Tiroit hastalıklarının tedavi seçenekleri arasında yer alan ameliyatlar konusunda son yıllarda çok önemli gelişmeler var. Özellikle tiroit ameliyatlarından sonra iz kalmasından endişe edenlerin imdadına “minimal invazif cerrahi” yetişiyor.
Tiroit ameliyatlarında minimal invazif cerrahi yöntemini 1997 yılından bu yana uygulayan İstanbul Üniversitesi Cerrahpaşa Tıp Fakültesi Genel Cerrahi Anabilim Dalı Öğretim Üyesi ve VKV Amerikan Hastanesi Endokrin Cerrahisi Uzmanı Prof.
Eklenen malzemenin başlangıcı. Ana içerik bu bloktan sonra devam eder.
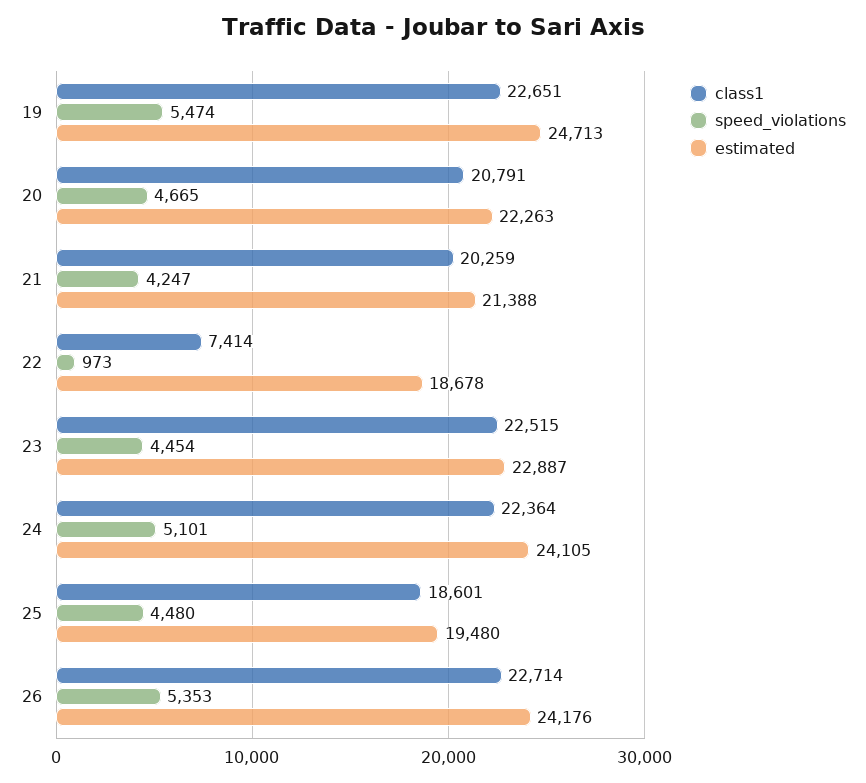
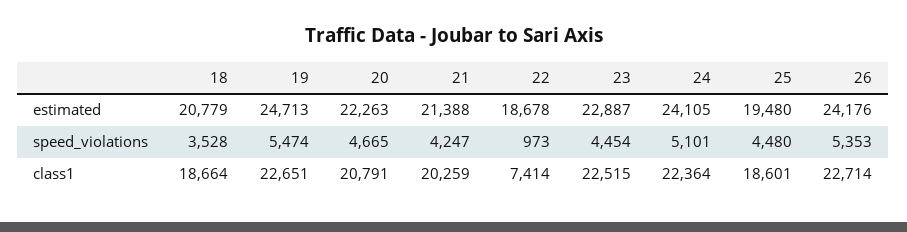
estimated, 18: none -> 20779
speed_violations, 18: none -> 3528
class1, 18: none -> 18664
Dr. Mete Düren, konuyla ilgili olarak şu bilgileri verdi: “Tüm ameliyatlar bir dikiş işlemi ise tiroit ameliyatı bir nakış işidir, yani incelik, titizlik ve hassasiyet gerektirir.
Özellikle ses telleri ve komşu paratiroit bezleri açısından çok temiz çalışmayı gerektirdiği gibi yapılan ameliyattan sonra hastalığın tekrarlama riskini de sıfıra yaklaştırmak gerekir. Laparoskopi veya videoendoskopi dediğimiz kapalı cerrahi yöntemler neredeyse cerrahinin tamamına girdi. Endokrin cerrahisi içerisindeki böbrek üstü bezlerinin tedavisinde zaten uzun zamandır kullanılıyordu.
Uygun hasta seçilmeli
Boyun bölgesinde rutin olarak kullanımı son yıllara dayanıyor. Boyunda diğer bölgelerden farklı olarak boşluk yok, çalışma alanını kendiniz yaratmak zorundasınız. O yüzden uygulanabilirliği konusunda ilk başta soru işaretleri vardı. Ama teknolojinin gelişmesi ile birlikte daha sık kullanılmaya başlandı. Biz bunu ilk 1997 yılında yapmıştık. O zamandan bu zamana çok büyük bir gelişme görüldü.”
Düren, minimal invazif cerrahi konusunda hasta seçiminin çok önemli olduğunu vurguluyor: “Yöntemin başarılı olması için hasta seçimi çok önemli bir kriterdir. Bu, ameliyat gerektiren hastaların beşte biri demektir. Yani her hastaya uygulayamazsınız. Mesela safra kesesi ameliyatlarının yüzde 90’ında kullanabiliyor.
Tiroit cerrahisinde ise hastaların ancak yüzde 20’sini kapsıyor. Bu bütün dünyada da böyle. Dolayısı ile uygun hastayı seçmek şart. Uygun hastada ise en önemli kriter, hastanın bezinin büyük olmamasıdır. Çünkü açtığımız kesi sonuçta 2,5 cm. Örneğin 10 cm bezi olan bir hastanın bezini 2,5 cm’den çıkartma imkânına sahip değiliz. Bu nedenle 2,5 cm’lik kesiden en fazla 5 cm’lik bir bezi çıkartmamız mümkün olabiliyor.”
Kesik izi en aza iniyor
Daha çok kadınlarda görülen tiroit hastalıklarında hastaların kozmetik endişelerinin ön planda olduğunu belirten Prof. Mete Düren, ‘‘Hastaların en büyük çekincesi iz kalması. Kimse boynunda bir kesikle dolaşmak istemiyor. Dolayısı ile bu yöntemle bunu minimize ediyoruz.
Standart cerrahide kesik 7,5 cm. Bunu 2,5 santime indirmek önemli bir avantajdır. Özellikle kadınların ama aynı şekilde erkeklerin de tercihi olan bu yöntem, kozmetik isteklerin yanı sıra ameliyat sonrası erken boyun hareketlerinin mümkün olması ve ödem olmaması gibi faktörler yüzünden daha çok tercih ediliyor. Ancak bu ameliyatta mutlaka patolog, ameliyat sırasında parçayı incelemeli ve şüpheli bir durumda gerekirse tiroitin tamamı alınabilmelidir” diyor.
Bugüne kadar gerçekleştirdiği binlerce ameliyat dışında minimal invazif cerrahi yöntemini dünyada uygulayan sayılı cerrahlar arasında olup periyodik olarak cerrahlara yöntemle ilgili eğitim veren Prof. Dr. Mete Düren, operasyon sonrasında hastaların ertesi sabah evlerine gittiklerini ve standart ameliyata göre daha rahat hareket ettiklerini de belirtiyor.